The landfill, which straddles the towns of Waterloo and Seneca Falls, accepts waste from New York City, 47 New York State counties, four other states and Canada. It is owned by Texas-based Waste Connections Inc., the third largest waste company in North America. 

DiSanto Propane (Billboard)

A Seneca Falls town law requires the facility to close by Dec. 31, 2025. But SMI is challenging the law in court as it seeks a state permit that would allow it expand enough to operate through 2040 at current dumping rates.

The landfill’s manager, Kyle Black, has told customers that SMI won’t be closing in 2025.

The Earth Day protest was organized by Seneca Lake Guardian, which as been waging a campaign to convince Gov. Kathy Hochul to force the landfill to shut down on schedule in 2025, if not sooner.

Yvonne Taylor, SLG’s vice president, said SMI’s “nauseating stench” drives away businesses from Seneca Falls and the Finger Lakes. Several others agreed.

“San Francisco does not send its trash to (California wine centers) Napa Valley or Sonoma,” said Michael Warren Thomas, a regional radio broadcaster. “New York City shouldn’t keep sending its trash to our world-class wine region here in the Finger Lakes.”

Janet Aaron, Town Supervisor of Skaneateles, said hundreds of waste trucks destined for SMI pass through her town each year, creating traffic and air pollution problems during tourism season. Aaron said SMI should be required to close in 2025.

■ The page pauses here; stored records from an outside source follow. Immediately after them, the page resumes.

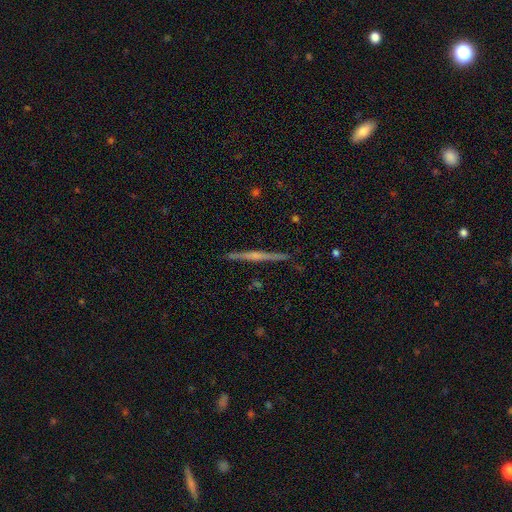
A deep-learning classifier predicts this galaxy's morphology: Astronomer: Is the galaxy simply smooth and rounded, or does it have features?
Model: featured or disk — 72%.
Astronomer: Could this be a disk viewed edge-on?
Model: yes — 98%.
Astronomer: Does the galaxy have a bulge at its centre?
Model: rounded — 52% (runner-up: none, 39%).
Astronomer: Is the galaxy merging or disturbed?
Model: none — 91%.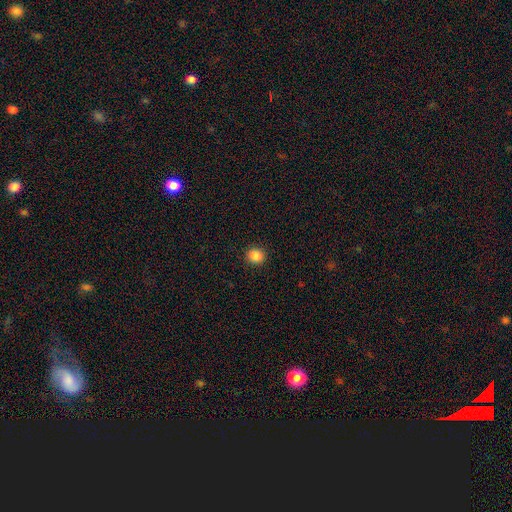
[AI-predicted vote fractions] Morphology: type=smooth (86%); roundness=round (77%); merging=none (91%).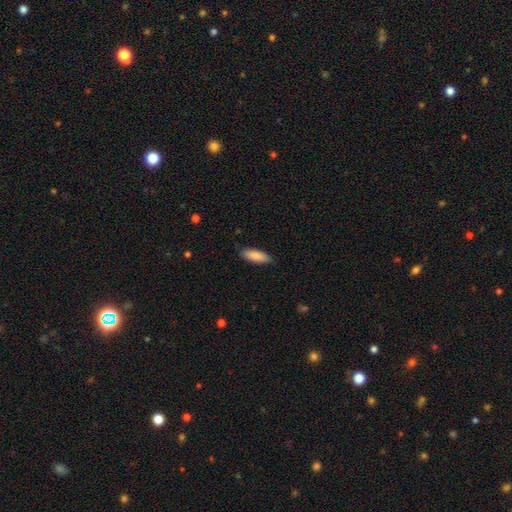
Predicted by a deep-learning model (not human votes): Overall: smooth (88%). How rounded: in between (57%; cigar-shaped 42%). Merging: none (86%).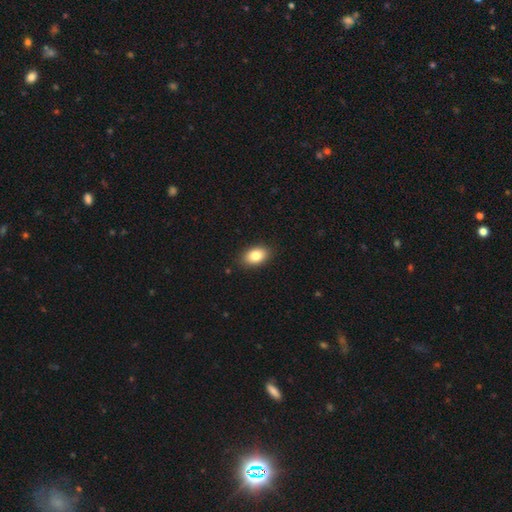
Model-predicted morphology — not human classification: This appears to be a smooth galaxy with no disk features (83%) that is in between round and cigar-shaped (89%). Merging: none (88%).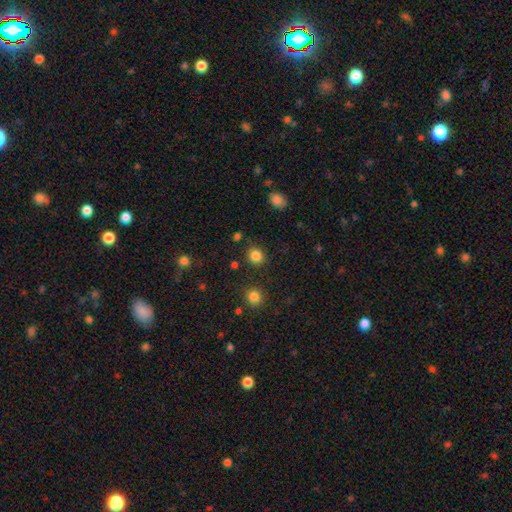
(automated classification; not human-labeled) A smooth galaxy with no disk features (84%) that is round (81%). Merging: none (87%).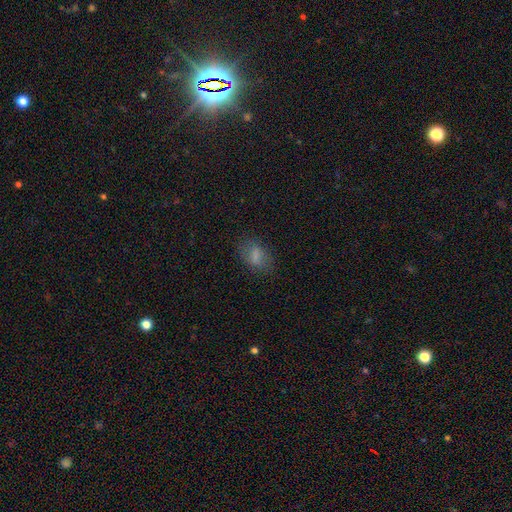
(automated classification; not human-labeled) Morphology: type=smooth (73%); roundness=in between (84%); merging=none (74%).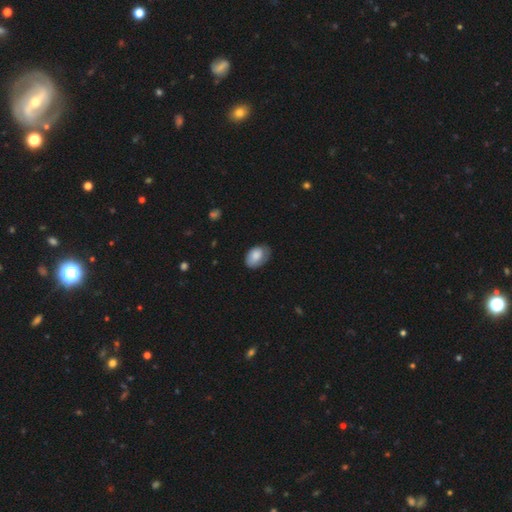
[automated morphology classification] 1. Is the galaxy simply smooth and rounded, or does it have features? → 80% smooth, 13% featured or disk, 6% star or artifact.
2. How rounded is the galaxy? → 88% in between, 11% round, 1% cigar-shaped.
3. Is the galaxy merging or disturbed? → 66% none, 26% minor disturbance, 6% major disturbance, 1% merger.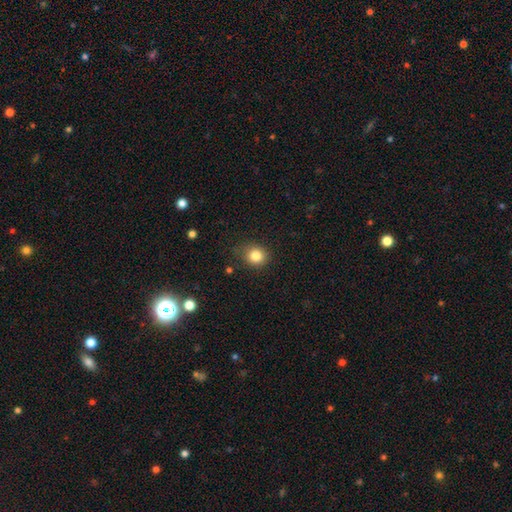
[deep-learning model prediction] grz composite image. It shows a smooth galaxy with no disk features (83%) that is round (79%). Merging: none (82%).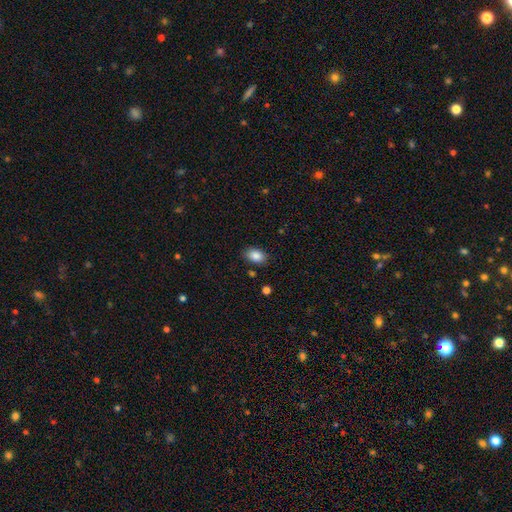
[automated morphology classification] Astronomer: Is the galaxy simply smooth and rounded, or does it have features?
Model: smooth — 87%.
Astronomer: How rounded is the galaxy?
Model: in between — 85%.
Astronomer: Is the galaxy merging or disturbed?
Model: none — 84%.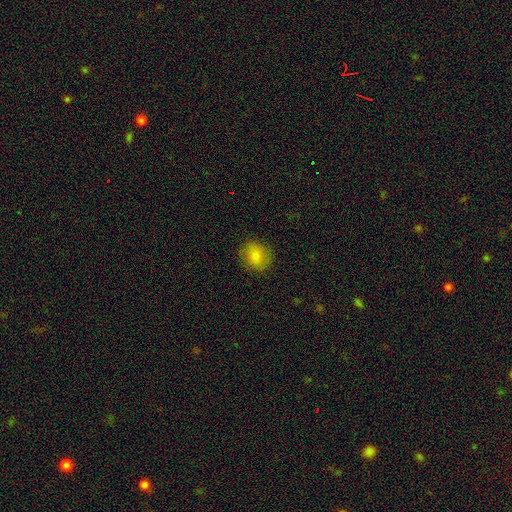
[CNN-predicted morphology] Smooth or featured? smooth (81%)
How rounded? round (76%)
Merging? none (86%)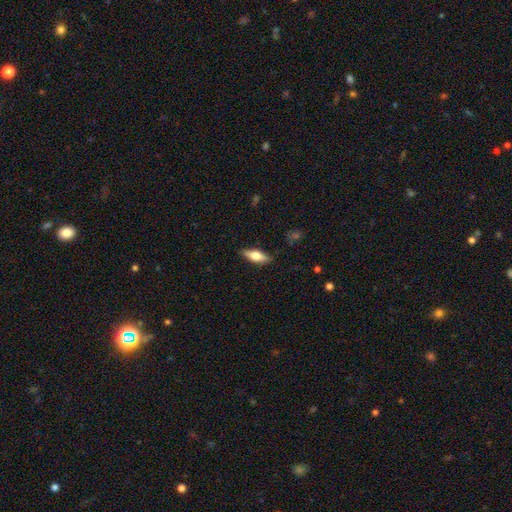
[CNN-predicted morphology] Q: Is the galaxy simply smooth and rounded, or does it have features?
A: smooth — 51%.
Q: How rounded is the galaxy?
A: in between — 60%.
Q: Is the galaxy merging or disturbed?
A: none — 85%.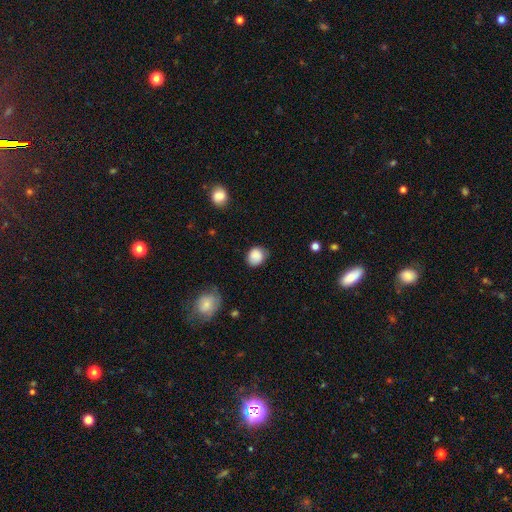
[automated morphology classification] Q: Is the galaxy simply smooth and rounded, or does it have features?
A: smooth — 86%.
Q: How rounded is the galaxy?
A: round — 67%.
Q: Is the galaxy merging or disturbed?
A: none — 70%.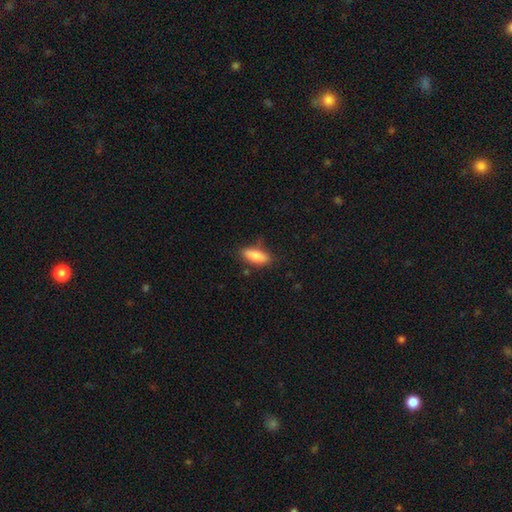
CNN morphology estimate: Overall: smooth (84%). How rounded: in between (73%). Merging: none (76%).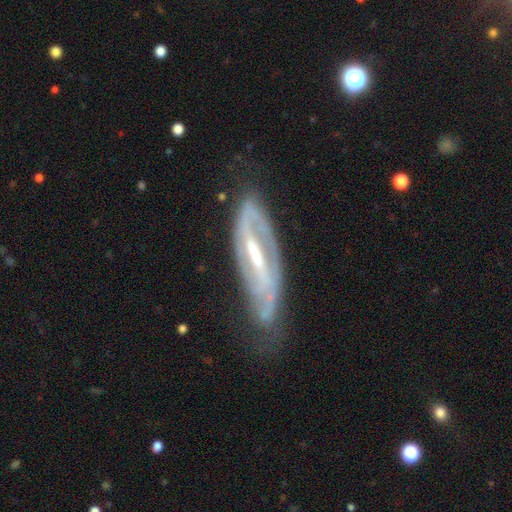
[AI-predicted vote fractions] Morphology: type=featured or disk (85%); edge-on=no (81%); bar=strong (57%); spiral arms=yes (90%); winding=tight (45%); arm count=2 (71%); bulge=small (49%); merging=none (60%).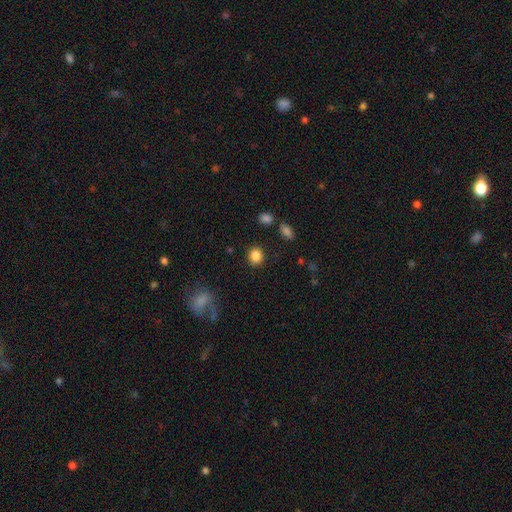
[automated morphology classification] smooth-or-featured: smooth: 85% | star or artifact: 10% | featured or disk: 4%
  how-rounded: round: 75% | in between: 24% | cigar-shaped: 1%
  merging: none: 88% | minor disturbance: 7% | major disturbance: 3% | merger: 2%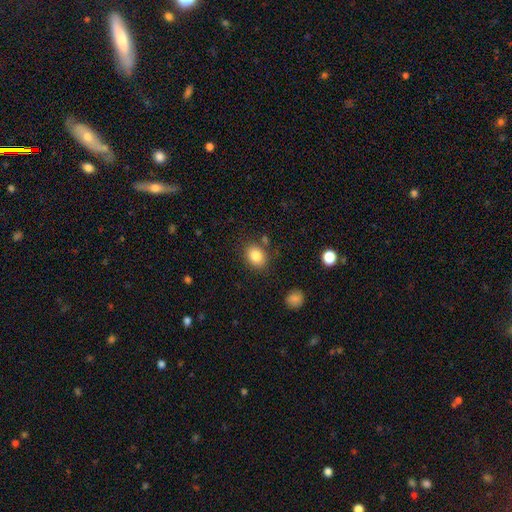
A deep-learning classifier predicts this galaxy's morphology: Overall: smooth (84%). How rounded: in between (54%; round 45%). Merging: none (81%).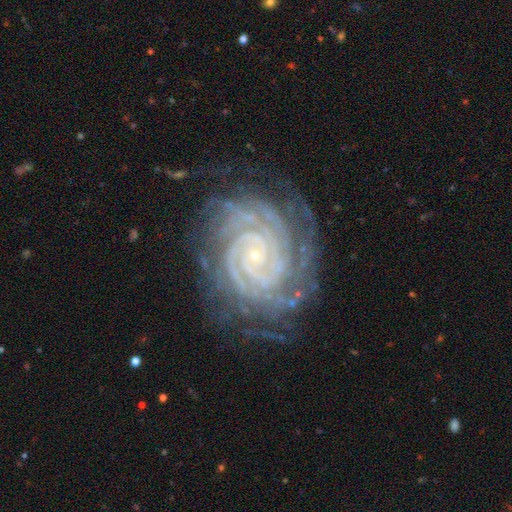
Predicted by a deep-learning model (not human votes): A featured or disk galaxy (92%) with no bar (69%), 2 (23%) tight (88%) spiral arms (99%) and a small central bulge (89%).

Vote fractions:
- Smooth or featured? featured or disk: 92% / star or artifact: 5% / smooth: 3%
- Edge-on disk? no: 98% / yes: 2%
- Bar? no: 69% / weak: 19% / strong: 11%
- Spiral arms? yes: 99% / no: 1%
- Spiral winding? tight: 88% / medium: 11% / loose: 2%
- Spiral arm count? 2: 23% / 4: 20% / 3: 18% / more than 4: 16% / can't tell: 14% / 1: 9%
- Bulge size? small: 89% / moderate: 7% / none: 2% / large: 1% / dominant: 1%
- Merging? none: 77% / minor disturbance: 16% / major disturbance: 6% / merger: 1%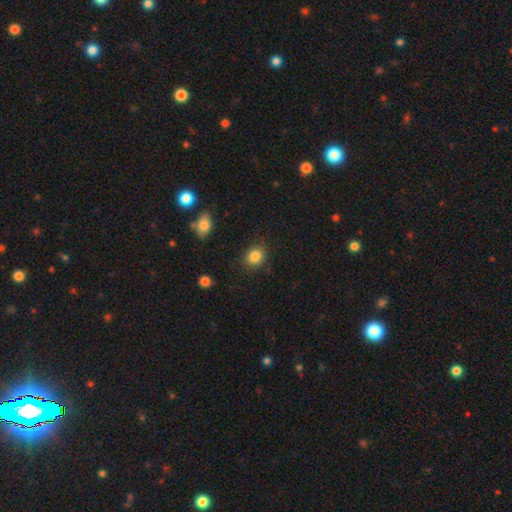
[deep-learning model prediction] Smooth or featured: smooth — 85% (star or artifact — 10%)
How rounded: round — 70% (in between — 29%)
Merging: none — 84% (minor disturbance — 11%)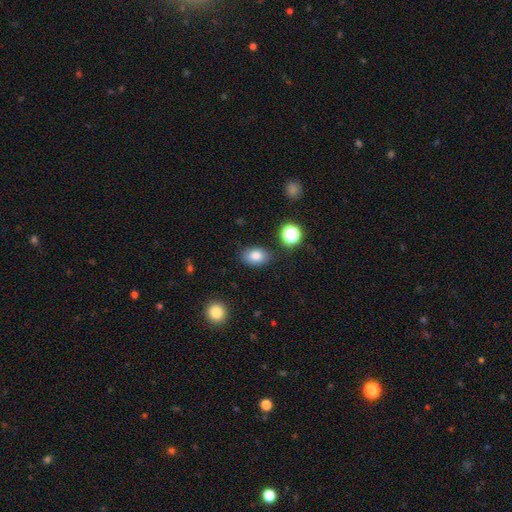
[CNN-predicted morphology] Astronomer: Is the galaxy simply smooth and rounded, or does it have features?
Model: smooth — 82%.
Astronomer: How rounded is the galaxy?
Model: in between — 80%.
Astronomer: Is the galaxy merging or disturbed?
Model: none — 83%.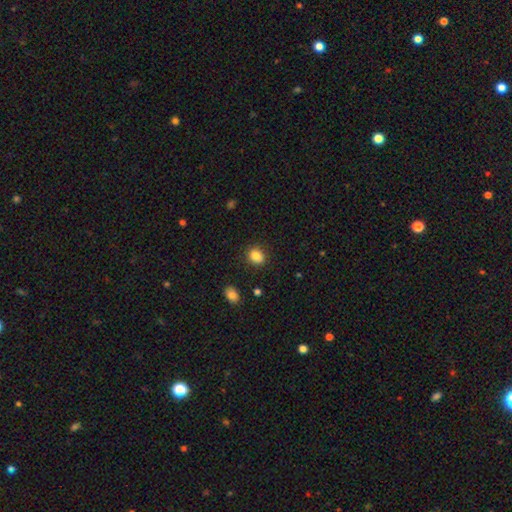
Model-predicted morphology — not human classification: smooth-or-featured: smooth: 85% | star or artifact: 10% | featured or disk: 5%
  how-rounded: round: 51% | in between: 48% | cigar-shaped: 1%
  merging: none: 82% | minor disturbance: 12% | major disturbance: 3% | merger: 2%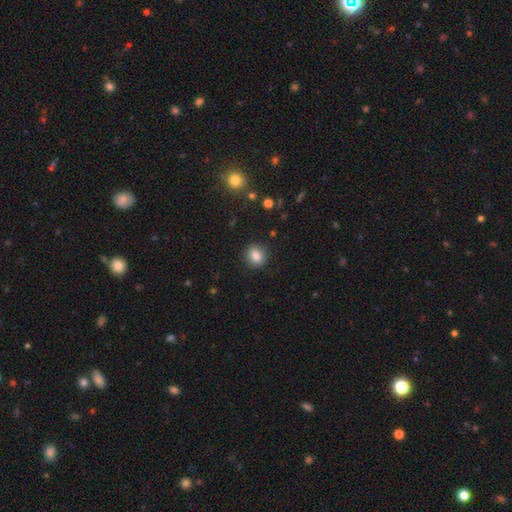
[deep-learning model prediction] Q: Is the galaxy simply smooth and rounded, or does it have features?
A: smooth — 84%.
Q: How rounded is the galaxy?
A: round — 72%.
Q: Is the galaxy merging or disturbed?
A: none — 88%.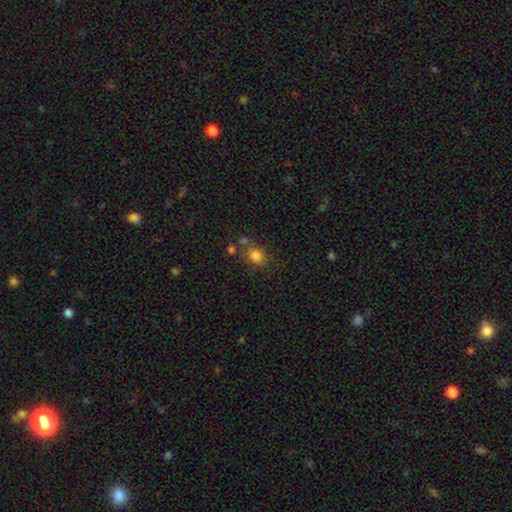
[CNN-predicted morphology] The model was most divided on "how rounded": round: 70%, in between: 29%, cigar-shaped: 1%. More confident: smooth or featured — smooth (80%); merging — none (63%).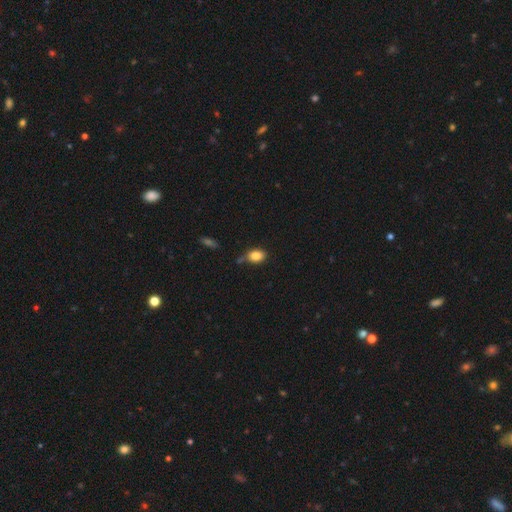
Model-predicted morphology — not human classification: The model was most divided on "merging": none: 64%, minor disturbance: 21%, merger: 9%, major disturbance: 5%. More confident: smooth or featured — smooth (85%); how rounded — in between (80%).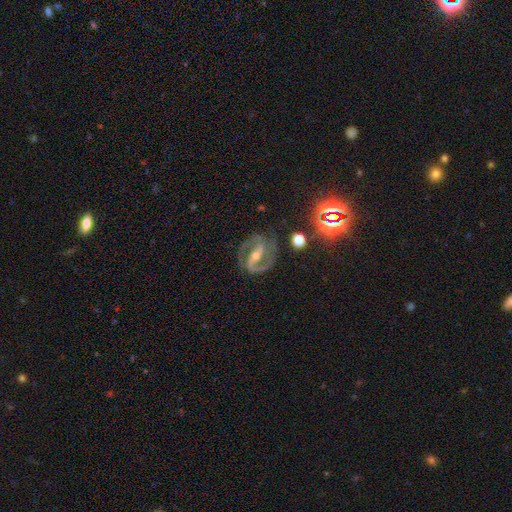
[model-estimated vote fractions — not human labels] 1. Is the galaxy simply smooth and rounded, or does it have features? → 89% featured or disk, 7% star or artifact, 4% smooth.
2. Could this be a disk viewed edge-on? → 97% no, 3% yes.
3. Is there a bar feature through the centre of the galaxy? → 63% strong, 25% weak, 12% no.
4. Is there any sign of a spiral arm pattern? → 97% yes, 3% no.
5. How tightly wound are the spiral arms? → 55% medium, 34% tight, 11% loose.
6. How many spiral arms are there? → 92% 2, 2% can't tell, 2% 1, 2% 3, 1% 4, 1% more than 4.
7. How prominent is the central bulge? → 49% small, 47% moderate, 2% large, 1% none, 1% dominant.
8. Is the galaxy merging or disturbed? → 81% none, 12% minor disturbance, 5% major disturbance, 2% merger.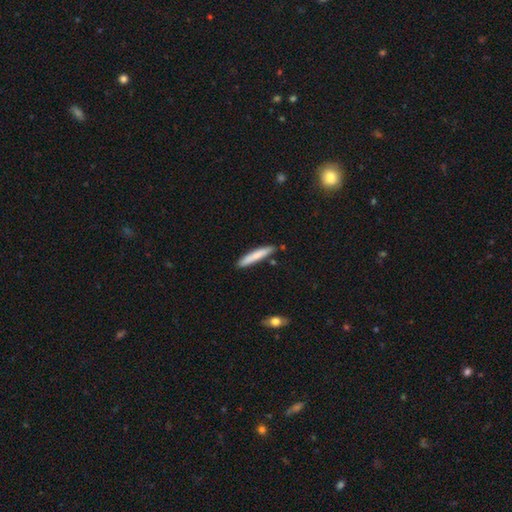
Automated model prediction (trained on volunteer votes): A smooth galaxy with no disk features (76%) that is cigar-shaped (92%). Merging: none (86%).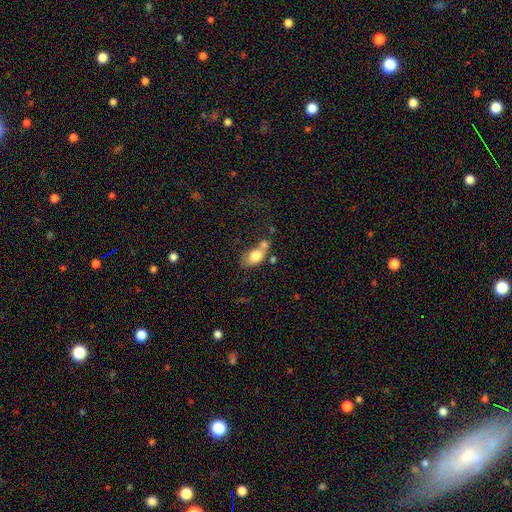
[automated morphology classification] type=smooth (76%); roundness=in between (78%); merging=merger (45%).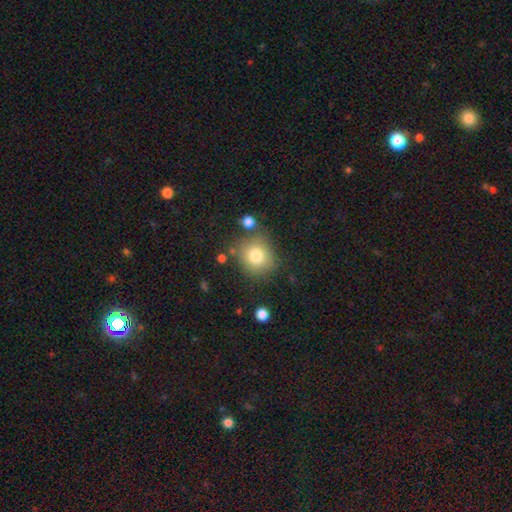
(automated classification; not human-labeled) Overall: smooth (79%). How rounded: round (83%). Merging: none (74%).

Sen. Rachel May (D-Syracuse) also voiced support for “stopping this project and projects like it in the future.” Although the landfill does not fall within her Senate district, she said trucks delivering waste from NYC and New England do constantly pass though it.

May is sponsor of several bills aimed at protecting state water quality. She views SMI and the leachate it produces as threats.

“As I went door to door (in a newly redrawn Senate district),” May said, “everybody was saying to me — you ask them what’s top of your mind and you expect them to say inflation or something like that — every single door was water quality…

Sen. Rachel May chats with Barb Reese of Seneca Falls after each fired up the crowd.

“We have to move this to the very top of our agenda in Albany.”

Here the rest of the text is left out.